IBM And Sony Form Linux Alliance
An anonymous reader writes "CNN is reporting that IBM, Sony, and Philips are creating a Linux adoption group. Called the 'Open Invention Network', it is intended to protect vendors and customers from patent royalty fees while using OSS." From the article: "Patents owned by OIN will be available without payment of royalties to any company, institution or individual that agrees not to assert its patents against others who have signed a license with OIN, when using certain Linux-related software. Traditionally, patents have been pursued for two primary reasons -- to defend one's own intellectual property or for barter to trade in cross-licensing agreements to gain access to other companies' patents. OIN represents a new form of cross-licensing that its backers say could spur innovation. "
This certainly seems like a good idea, but am I the only one that thinks that seeing Sony in this list is rather out of character, especially given Sony's recent actions?
"-1 Troll" is the apparently the same as "-1 I disagree with you."
interesting... so how much is a license and are we protected against license costs in the future?
""Patents owned by OIN will be available without payment of royalties to any company, institution or individual that agrees not to assert its patents against others who have signed a license with OIN"
The idea of an anti-patent patent trust is as old as the hills, but to see this much corporate clout behind it was unthinkable not five years ago. It feels like there's been a sea-change and I like it. More important than helping IBM and Sony fight Microsoft, if this idea gained momentum it could seriously roll back a lot of the current technical stagnation on account of software/algorithm patents.

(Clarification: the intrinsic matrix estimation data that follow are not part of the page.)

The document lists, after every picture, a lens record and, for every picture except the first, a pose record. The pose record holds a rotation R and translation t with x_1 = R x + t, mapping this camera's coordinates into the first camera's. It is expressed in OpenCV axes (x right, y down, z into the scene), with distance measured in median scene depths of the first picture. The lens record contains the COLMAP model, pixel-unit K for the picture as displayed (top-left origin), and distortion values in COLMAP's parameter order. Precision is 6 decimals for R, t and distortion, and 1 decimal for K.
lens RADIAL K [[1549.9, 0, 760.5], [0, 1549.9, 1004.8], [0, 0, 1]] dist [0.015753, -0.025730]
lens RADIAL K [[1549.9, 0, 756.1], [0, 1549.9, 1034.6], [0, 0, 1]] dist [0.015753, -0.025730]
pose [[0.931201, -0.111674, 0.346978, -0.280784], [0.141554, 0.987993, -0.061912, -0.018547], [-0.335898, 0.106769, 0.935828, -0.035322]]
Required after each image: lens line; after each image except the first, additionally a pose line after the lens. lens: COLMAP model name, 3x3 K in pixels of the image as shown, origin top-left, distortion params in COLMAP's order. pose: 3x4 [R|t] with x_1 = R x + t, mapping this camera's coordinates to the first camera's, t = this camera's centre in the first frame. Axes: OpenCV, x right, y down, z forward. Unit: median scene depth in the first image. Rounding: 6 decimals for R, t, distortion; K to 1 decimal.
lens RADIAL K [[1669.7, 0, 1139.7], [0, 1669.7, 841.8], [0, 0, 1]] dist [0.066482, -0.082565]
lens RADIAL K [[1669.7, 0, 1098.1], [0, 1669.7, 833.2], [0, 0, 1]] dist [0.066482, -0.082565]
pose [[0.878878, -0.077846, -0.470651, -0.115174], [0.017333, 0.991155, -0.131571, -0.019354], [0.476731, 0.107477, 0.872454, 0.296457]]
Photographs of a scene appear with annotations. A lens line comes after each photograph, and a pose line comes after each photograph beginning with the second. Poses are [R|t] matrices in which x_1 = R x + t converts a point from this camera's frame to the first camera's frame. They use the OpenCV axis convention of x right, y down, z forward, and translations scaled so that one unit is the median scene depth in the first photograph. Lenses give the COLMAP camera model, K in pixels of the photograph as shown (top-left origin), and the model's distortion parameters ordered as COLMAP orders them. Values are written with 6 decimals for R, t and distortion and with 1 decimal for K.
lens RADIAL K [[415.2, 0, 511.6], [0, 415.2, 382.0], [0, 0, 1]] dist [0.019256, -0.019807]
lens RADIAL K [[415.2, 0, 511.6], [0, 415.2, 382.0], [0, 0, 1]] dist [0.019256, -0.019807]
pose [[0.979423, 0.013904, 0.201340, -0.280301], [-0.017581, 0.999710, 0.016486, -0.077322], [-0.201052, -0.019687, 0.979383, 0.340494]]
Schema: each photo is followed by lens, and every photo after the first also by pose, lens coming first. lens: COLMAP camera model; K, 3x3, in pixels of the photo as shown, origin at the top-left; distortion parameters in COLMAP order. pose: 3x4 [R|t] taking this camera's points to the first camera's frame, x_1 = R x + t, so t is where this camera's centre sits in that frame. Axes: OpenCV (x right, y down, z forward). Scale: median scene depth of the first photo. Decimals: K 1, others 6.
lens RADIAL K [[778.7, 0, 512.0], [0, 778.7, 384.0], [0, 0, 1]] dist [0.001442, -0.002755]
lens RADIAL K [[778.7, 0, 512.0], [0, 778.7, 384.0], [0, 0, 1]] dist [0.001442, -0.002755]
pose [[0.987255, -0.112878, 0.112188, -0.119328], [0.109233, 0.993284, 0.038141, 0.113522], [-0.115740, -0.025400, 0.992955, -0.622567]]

Color me cautiously hopeful.
--Ryv
These three companies make their money in services and hardware-- ie. not software. I can't possibly imagine Microsoft joining given this. It would be like Microsoft and Oracle starting a group which would give out free hardware, and use the Open source community for free services (obviously hard to do). These hardware and service companies would want nothing to do with it.
what would happen if sony (or any other company, sony just taken by example) suddenly decides it was a bad idea to begin with and leaves this organisation?
will they be able to sue all the projects that made use of sony patents or will the patents used during the period a company was member stay 'free of use'?
On a long enough timeline, the survival rate for everyone drops to zero.
Content sony only cares about pushing its wares but so does hardware sony. Hardware sony does not want people to not buy their hardware because it is to crippled while content sony does not want people to use their hardware to duplicate their content.
Then you got japan sony coming from a slightly different culture then the american "lets sue" sony.
But what I think is at the heart of this is the Sony that does not want to be owned by Microsoft. While the internet tv might not have happened I am sure there are people at sony that would dearly love the idea of them producing the "next pc". It is the only possibly explanation for Linux on the playstation sold by sony itself. They can't make a single cent profit on it. So why do it if not for learning wether it can be done?
Might it someday be possible to buy in the store a non-ms computer? Worse perhaps a computer that is not like today's pc's at all but far closer to say, oh a mobile phone?
MS has really screwed over every single company it has dealt with and the IBM Sony's of this world would dearly like to see a future were MS can't dictate so many terms.
It is basic economy. When your supplier controls you you are not in control. At the moment it is MS that control the PC and PC makers like sony don't like that.
So it is not out of character at all. Sony is just trying to get maximum profit. MS being toned down a bit means that sony can better dictate the terms, the terms probably being "we want more cash".
Simple really.
MMO Quests are like orgasms:
You may solo them, I prefer them in a group.
"having nothing to do with someone because their brother did something you don't like" sounds like a recipe for a long term feud if the people are popular enough.
After a few centuries, the people "having nothing to do with someone" are long dead but the feud remains. I know that the French are still around but for the life of me I can't figure out why. And I'm originally a Quebecois, a French speaker.
Human memory runs broad, not deep. That's why I don't trust it. Its too easy to forget exactly why anything.
That's why there are all those statutes and jurisprudence and "the rule of law." This can only work if the laws are written down (not carved on your back at the whim of some blood thirsty uber-lord and his sons [for some reasons its always sons. The girls in the family really take it in the shorts.)
This is another reason a distrust anything written by Microsoft. NONE of the documents originally produced my M$ Word 1.0 are still legible. But the ones I wrote in WordPerfect can still be opened and can be read in WordPerfect. (Ahhh the advantages of a persistent [and maybe open] document file format.)